Don't Be an Asshole, Stay Indoors – Love, an Italian in Quarantine

"Every time I see one of my British friends post pictures of themselves in bars or with people, I think: 'I used to be you.'"
17 March 2020, 3:33pm
Giacomo Stefanini in quarantine
Giacomo Stefanini.

Daily life during the coronavirus pandemic is starting to look very different this week. On Monday, Prime Minister Boris Johnson urged the public to give up non-essential contact and stay away from public places like pubs and restaurants. Tempted to go out for a cheeky half pint anyway? Here's VICE Italy staffer Giacomo Stefanini on why you really, really shouldn't.

When this all started I was wary – but kept my cool. After the first lockdown in Milan, on February 23rd, my band cancelled our last show at a DIY space. A few days later I went to rehearsal. It felt weird and we didn’t share beer bottles as usual, but we were still laughing about it all. The last time I properly went out was over two weeks ago, on a Saturday. We had dinner and drinks, but kept a distance and talked about the virus all night.

Then I called my sister. She’s a nurse, and she’s currently working in the emergency room at a small hospital in Lombardy, the most affected region in Italy. Growing up, every time I was scared about something health-related, she would always brush it off: “I know symptoms; the only symptoms you have show you’re a feeble shit.” (I’m guessing your older sisters talk to you like this as well.)

But this time on the phone she was very serious. “It’s bad. We don’t have enough ventilators,” she told me. “We had to choose between two patients today.” And it’s not just old people they’re treating in hospitals: ICUs all around the country have patients in their thirties.

Our parents are in their seventies and eighties, so we’re not seeing them – and I really can’t think of when it’ll feel safe to. The reality has settled in, and there’s no room left for interpretation: we need to stay inside as much as possible.

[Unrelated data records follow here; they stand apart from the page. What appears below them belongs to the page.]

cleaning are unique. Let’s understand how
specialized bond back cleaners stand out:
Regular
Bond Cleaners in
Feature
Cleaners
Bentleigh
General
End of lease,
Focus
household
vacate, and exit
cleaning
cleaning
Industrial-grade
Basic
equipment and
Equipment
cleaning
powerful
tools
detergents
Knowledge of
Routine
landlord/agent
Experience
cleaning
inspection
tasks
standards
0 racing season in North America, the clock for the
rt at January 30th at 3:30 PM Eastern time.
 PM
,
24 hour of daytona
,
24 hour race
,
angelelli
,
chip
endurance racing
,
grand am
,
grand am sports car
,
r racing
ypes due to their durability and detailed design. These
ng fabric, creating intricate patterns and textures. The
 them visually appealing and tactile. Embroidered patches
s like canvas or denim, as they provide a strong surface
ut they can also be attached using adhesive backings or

I still go grocery shopping once a week, but that’s become really stressful since the lines are so long and shop workers are put under great pressure. You can’t even tell there’s a line when you approach the supermarket because everybody’s standing so far from the next person, they just look like they’re casually standing there donning mask and gloves.

I haven’t been stopped by the police on my trips yet – which is lucky because I had to move house last weekend and it looked like I was fleeing the country in a rental van – but over 20,000 people in Italy have gotten tickets for being outside without a good reason. Some of my friends have been yelled at, questioned and searched by plainclothes police. If we’d listened to the people urging us to avoid contact and crowds earlier, maybe we wouldn’t have gotten to this point.

I’m really lucky: I moved in with my partner, so at least I get to see her every day. Many of my friends find themselves forced into a long distance relationship out of the blue. I can also work from home, as I’ve been doing for the past four weeks, and get my full salary. My friends who can’t (tattoo artists, musicians, bartenders, concert promoters) are left without a job and no safety net. Other friends, gas station attendants and factory workers, are forced to go to work and be exposed to the virus that, while less lethal for the younger people, can still have serious consequences.

It’s so weird to be, as they say, three weeks ahead of the UK in terms of COVID-19. Through your memes, jokes and news stories, we can see our reflection, and I find myself cringing at my phone screen. Every time I see one of my British friends post pictures of themselves in bars or with people, I think: “I used to be you, and now every night I have to find a new way to pass the time and I miss everybody. And every time the phone rings I hope it’s not one of my friends or family members telling me ‘I’ve caught it’.”